Turnbull, who made only nine starts in 2021 and missed all of 2022, has some of the best raw stuff on this staff. His spin rates grade very well and his home run prevention skills are off the charts. Health has been his issue. He’s also a big ground ball guy, so a post-shift world may negatively impact him, but if he can cut down the walks and pitch for more swing and miss, I could see a path where he thrives. I’d just like to see Manning and Turnbull healthy for a full season to see if my suspicions can be confirmed.
The one area of the ball club that was respectable last season was the bullpen, but Andrew Chafin, Gregory Soto and Joe Jimenez are all gone. Former first-rounder Alex Lange was solid last season with a 3.41 ERA and a 3.25 FIP, so he looks like the guy with the first crack at saves. What greatly concerns me, though, is that Lange is one of the few relievers with big strikeout upside. The three guys that left racked up a lot of punchouts. What was a strength now looks like a potential weakness.
The Tigers scored three or fewer runs in 93 of their 162 games. They were 16-77 in those games. When they scored at least four runs, they only lost 19 games.

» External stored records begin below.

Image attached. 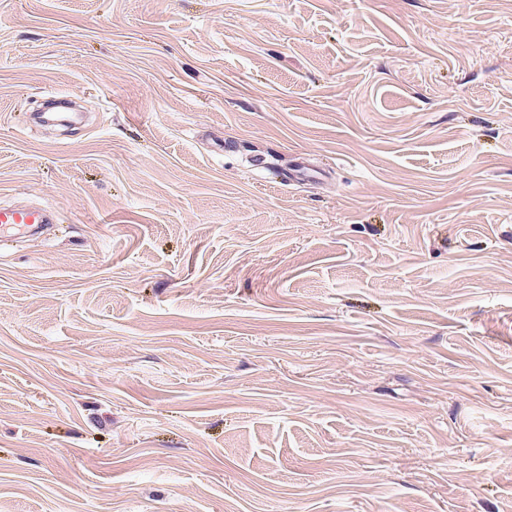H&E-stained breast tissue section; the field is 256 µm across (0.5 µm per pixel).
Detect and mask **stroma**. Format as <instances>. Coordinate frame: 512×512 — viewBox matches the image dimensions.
Returning a JSON list of instances; mask_svg holds the SVG:
<instances>
[{
    "mask_svg": "<svg viewBox=\"0 0 512 512\" xmlns=\"http://www.w3.org/2000/svg\"><path fill=\"white\" fill-rule=\"evenodd\" d=\"M14 203L0 512H512V0H0ZM50 214L42 209H27L18 207H0V232L12 230L39 229V225L49 224Z\"/></svg>",
    "mask_w": 512,
    "mask_h": 512,
    "instance_id": "1",
    "label": "stroma"
}]
</instances>
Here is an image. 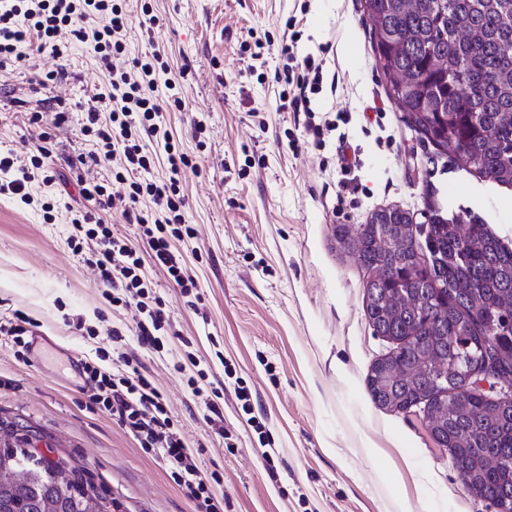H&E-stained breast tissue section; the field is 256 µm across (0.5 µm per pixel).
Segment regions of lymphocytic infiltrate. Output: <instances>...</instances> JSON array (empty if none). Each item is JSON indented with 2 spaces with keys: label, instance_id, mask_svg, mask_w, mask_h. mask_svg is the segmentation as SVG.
Masks as SVG:
<instances>
[{
  "label": "lymphocytic infiltrate",
  "instance_id": "obj_1",
  "mask_svg": "<svg viewBox=\"0 0 512 512\" xmlns=\"http://www.w3.org/2000/svg\"><path fill=\"white\" fill-rule=\"evenodd\" d=\"M126 33L123 0H0L1 70L25 60L29 49L64 58L70 45L76 43L89 49L109 73L106 86L92 96L84 111L81 131L92 145L87 153L88 166L113 163L112 178L81 181V194L94 199L98 208L72 211L69 244L78 253L90 250L112 305L136 303L143 315L137 338L154 349L160 345L159 332L168 325L169 315L160 298L153 296L136 249L114 237L100 213L121 207L123 216L138 224L155 265L167 272L183 295H191L197 283L172 249L173 241L188 242L194 237L184 217L179 187L180 173L190 161L176 153L164 122V106L179 105L180 100L172 94L163 101L157 95L158 78L167 70L163 56L155 50L117 65V58L125 54ZM281 51L288 63L279 79L291 88V109L312 114L311 97L323 88V65L310 55L296 60L292 45H283ZM148 140L167 153L168 181L157 183L145 177L150 167L144 146ZM44 157L41 150L24 159L0 156V173L7 176L0 191L30 202L27 185L35 171L43 168ZM113 181L127 187L121 198H114L109 191ZM124 344L122 331L113 330V368L86 365L92 401L103 405L146 452L167 462L173 481L194 502L196 512H224L223 501L210 490L217 473L201 468L175 426L161 392L124 353Z\"/></svg>",
  "mask_w": 512,
  "mask_h": 512
}]
</instances>
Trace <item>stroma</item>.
Returning a JSON list of instances; mask_svg holds the SVG:
<instances>
[{"label": "stroma", "mask_w": 512, "mask_h": 512, "mask_svg": "<svg viewBox=\"0 0 512 512\" xmlns=\"http://www.w3.org/2000/svg\"><path fill=\"white\" fill-rule=\"evenodd\" d=\"M146 4L157 18L149 30ZM126 9L127 58L159 48L182 98L165 121L193 162L179 186L196 237L173 248L201 299L188 306L136 225L108 214L170 315L174 336L152 350L137 339L136 305L112 306L98 270L70 249L69 213L44 221L42 203L60 192L75 207L88 205L77 186L87 170L70 160L89 150L81 107L107 77L77 46L66 76L43 86L40 76L60 62L31 52L0 73V152L23 156L46 145L56 182L33 181L29 205L0 194V319L22 311L32 331L51 339L52 357L32 363L0 333V428L25 430L40 456L81 465L110 512H193L165 461L91 401L77 370L111 365L117 328L199 464L219 474L224 512H494L431 442L422 407L393 413L372 402L366 376L394 344L369 325L368 275L337 250L333 233L386 206L423 223L432 194L448 213L481 219L512 247V187L438 154L407 126L388 95L361 0H127ZM290 19L296 58L320 57L336 78L335 91L314 95L312 107L349 114L357 193L343 192L336 132L316 144L304 115L280 107ZM31 86L69 115L46 140L9 96ZM239 384L251 392L256 423L241 410ZM196 386L218 405L221 424L206 419ZM268 448L276 451L270 464Z\"/></svg>", "instance_id": "35a3bbf8"}]
</instances>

Even though a lot of guys were hurt on the pitching side and 17 different guys started games, they were still pretty successful in that regard, all things considered.
Detroit was shut out 22 times last season, so those were 22 games that they had zero chance of winning. Surprisingly, Detroit hung in there and went 34-42 within the division, including a 9-10 record against Cleveland.
Player to Watch
SP Spencer Turnbull: We take returns from Tommy John surgery for granted because that procedure happens so frequently, but I really do want to see how manager AJ Hinch and the coaching staff work with Turnbull. He’s primarily a fastball/slider guy with strong spin rates on both, but his curveball had a spin rate in the 72nd percentile in 2021 and he was classified as throwing six pitches His exit velocity against on fastballs in play was really strong at 87 mph and he generates a good amount of swing and miss on it. The Tigers won’t be good, but I think he’s the guy we can trust in this rotation in underdog spots.
Detroit Tigers Season Win Total Pick
I’ve mentioned this in other write-ups, but I don’t really like to play win totals with extreme highs or lows. The Tigers are going to be a bad team. Leaving the relative safety of the AL Central more frequently probably hurts them as well. Better the enemy that you know than the enemy that you don’t when you’re an underdog. To be fair, things don’t look as dire for the Tigers as they do for the Rockies, A’s, Nationals, Pirates, Royals or Reds.
Maybe they should. FanGraphs’ projections show just three Tigers with on-base percentages above last season’s league average of .312 and I’d expect the league average to go up a bit this season with the rule changes. This is a lineup that will post a low batting average and a group that only bested the A’s in terms of plate appearances with a runner in scoring position.
Taking all of that into account, I still can’t bet on this win total. The Tigers were abhorrent last season and fell on the wrong side of injury variance and still won 66 games. I think it’s easy to look at them and assume they’ll be bad, but there are several high draft picks on this team and they’re a little healthier at the outset this season and have Skubal waiting in the wings for the summer. I still lean under, but maybe the Tigers aren’t quite as bad as we think.